[[ EXCERPT open ]]
# Blueberry Wine Slow Fermentation



## mharrell (Sep 6, 2005)

I started a batch of Blueberry Wine on August 15th. My batch is 3 gallons and the starting gravity was 1.09 with a room temp of 76 degrees. The instructions called for the racking to occur with the gravity reached 1.03. As of this weekend, the gravity had only dropped to 1.055.


When I intially started, fermentation was fairly vigorous after the 1st 24 hours. But now it seems to come to a crawl.


By the way, I used the recipe from George's site.


Any suggestions?


----------



## AAASTINKIE (Sep 6, 2005)

go look here:




AAA’s Blueberry wine ( READ ONLY PLEASE)



try the yeast enegizer and my air pump really got it going.


----------



## mharrell (Sep 6, 2005)

Actually started the yeast with an enegizer to begin with. 


I have read somewhere that I could use an aquarium stone and pump to airate and this might help. This may be my next step.


By the way, will it have a negative effect if I racked at this point?


----------



## MedPretzel (Sep 6, 2005)

A simple stirring would do the trick.


I personally would not rack it, but if you feel you cannot NOT rack it, then rack and splash.but suck everything you can into a new carboy. You are too early to take it off the sediment. If you're down to 1.040 or so, then you could, or I would suggest you could, but it is also not necessary. You are 2.5 weeks into fermentation, it is not unreasonable for those readings. Is your your temperature constant(fermentation is dependent on temp)? Where are you located? Don't forget (at least in the northern midwest) that nights get cooler towards the autumn. Is it a kit wine? Scratch (made from your own fruit?)?
[[ EXCERPT closed ]]
[[ DATA EXTRACT open ]]
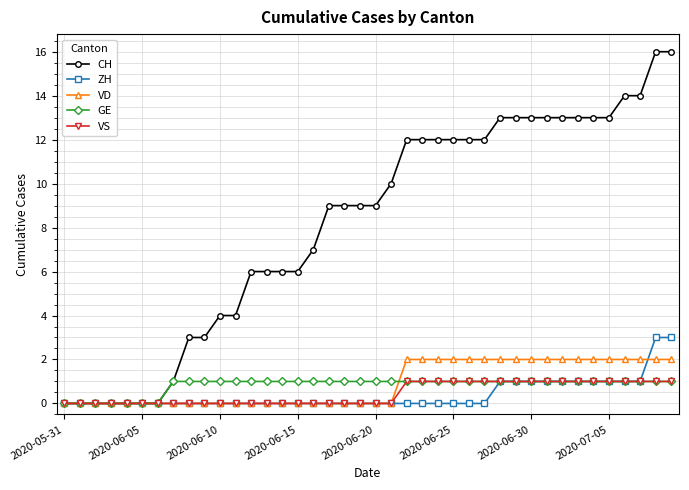

What is the difference between the maximum and minimum values in the ZH series?

3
[[ DATA EXTRACT closed ]]
ASSIGNMENT: Reproduce, word for word, the part of the blueberry wine thread between "I have read" and "at this point?", inclusive.

ANSWER TO THIS EXERCISE:
I have read somewhere that I could use an aquarium stone and pump to airate and this might help. This may be my next step.


By the way, will it have a negative effect if I racked at this point?